DATASET CONTENT Start Marker

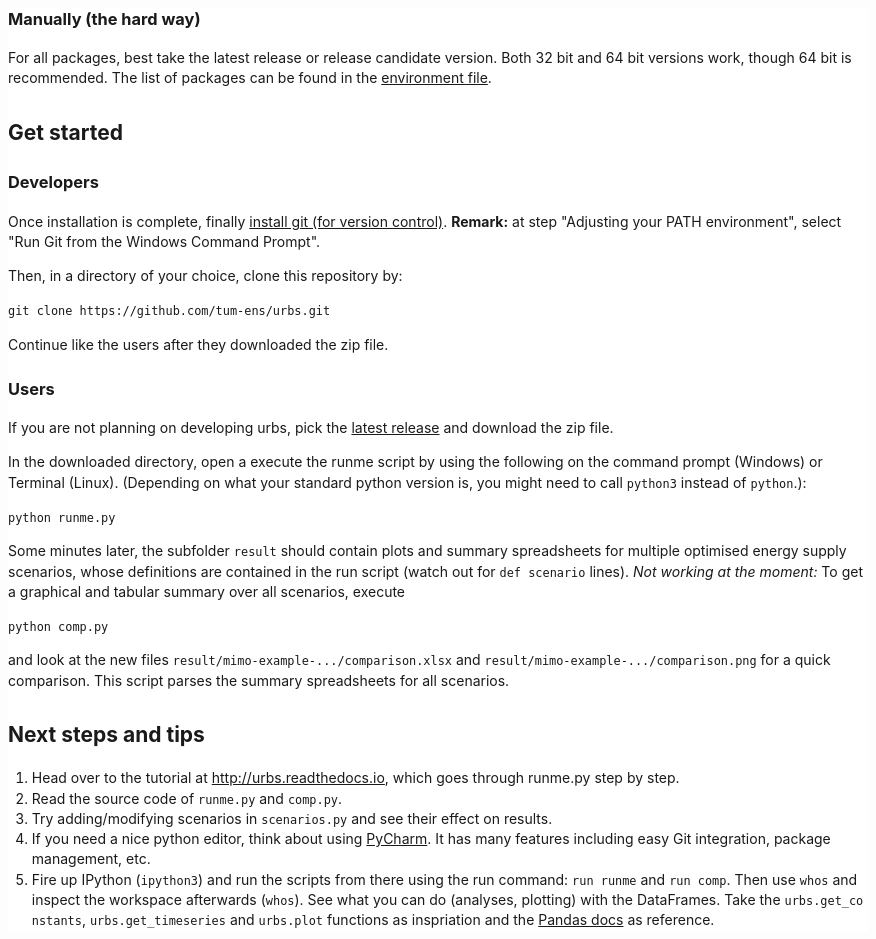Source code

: ### Manually (the hard way)

For all packages, best take the latest release or release candidate version. Both 32 bit and 64 bit versions work, though 64 bit is recommended. The list of packages can be found in the [environment file](https://github.com/tum-ens/urbs/blob/extremos/urbs-extremos.yml).
  
## Get started

### Developers
Once installation is complete, finally [install git (for version control)](http://git-scm.com/). **Remark:** at step "Adjusting your PATH environment", select "Run Git from the Windows Command Prompt".

Then, in a directory of your choice, clone this repository by:

    git clone https://github.com/tum-ens/urbs.git
    
Continue like the users after they downloaded the zip file. 

### Users

If you are not planning on developing urbs, pick the [latest release](https://github.com/tum-ens/urbs/releases) and download the zip file.

In the downloaded directory, open a execute the runme script by using the following on the command prompt (Windows) or Terminal (Linux). (Depending on what your standard python version is, you might need to call `python3` instead of `python`.):
 
    python runme.py

Some minutes later, the subfolder `result` should contain plots and summary spreadsheets for multiple optimised energy supply scenarios, whose definitions are contained in the run script (watch out for `def scenario` lines). *Not working at the moment:* To get a graphical and tabular summary over all scenarios, execute

    python comp.py

and look at the new files `result/mimo-example-.../comparison.xlsx` and `result/mimo-example-.../comparison.png` for a quick comparison. This script parses the summary spreadsheets for all scenarios.

## Next steps and tips

  1. Head over to the tutorial at http://urbs.readthedocs.io, which goes through runme.py step by step. 
  2. Read the source code of `runme.py` and `comp.py`. 
  3. Try adding/modifying scenarios in `scenarios.py` and see their effect on results.
  4. If you need a nice python editor, think about using [PyCharm](https://www.jetbrains.com/pycharm/download). It has many features including easy Git integration, package management, etc.
  5. Fire up IPython (`ipython3`) and run the scripts from there using the run command: `run runme` and `run comp`. Then use `whos` and inspect the workspace afterwards (`whos`). See what you can do (analyses, plotting) with the DataFrames. Take the `urbs.get_constants`, `urbs.get_timeseries` and `urbs.plot` functions as inspriation and the [Pandas docs](http://pandas.pydata.org/pandas-docs/stable/) as reference.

DATASET CONTENT End Marker

ASSIGNED TASK = Find the word "scenarios" in the records. Copy every line it appears in.

SOLUTION TO THE PROBLEM =
Some minutes later, the subfolder `result` should contain plots and summary spreadsheets for multiple optimised energy supply scenarios, whose definitions are contained in the run script (watch out for `def scenario` lines). *Not working at the moment:* To get a graphical and tabular summary over all scenarios, execute
and look at the new files `result/mimo-example-.../comparison.xlsx` and `result/mimo-example-.../comparison.png` for a quick comparison. This script parses the summary spreadsheets for all scenarios.
  3. Try adding/modifying scenarios in `scenarios.py` and see their effect on results.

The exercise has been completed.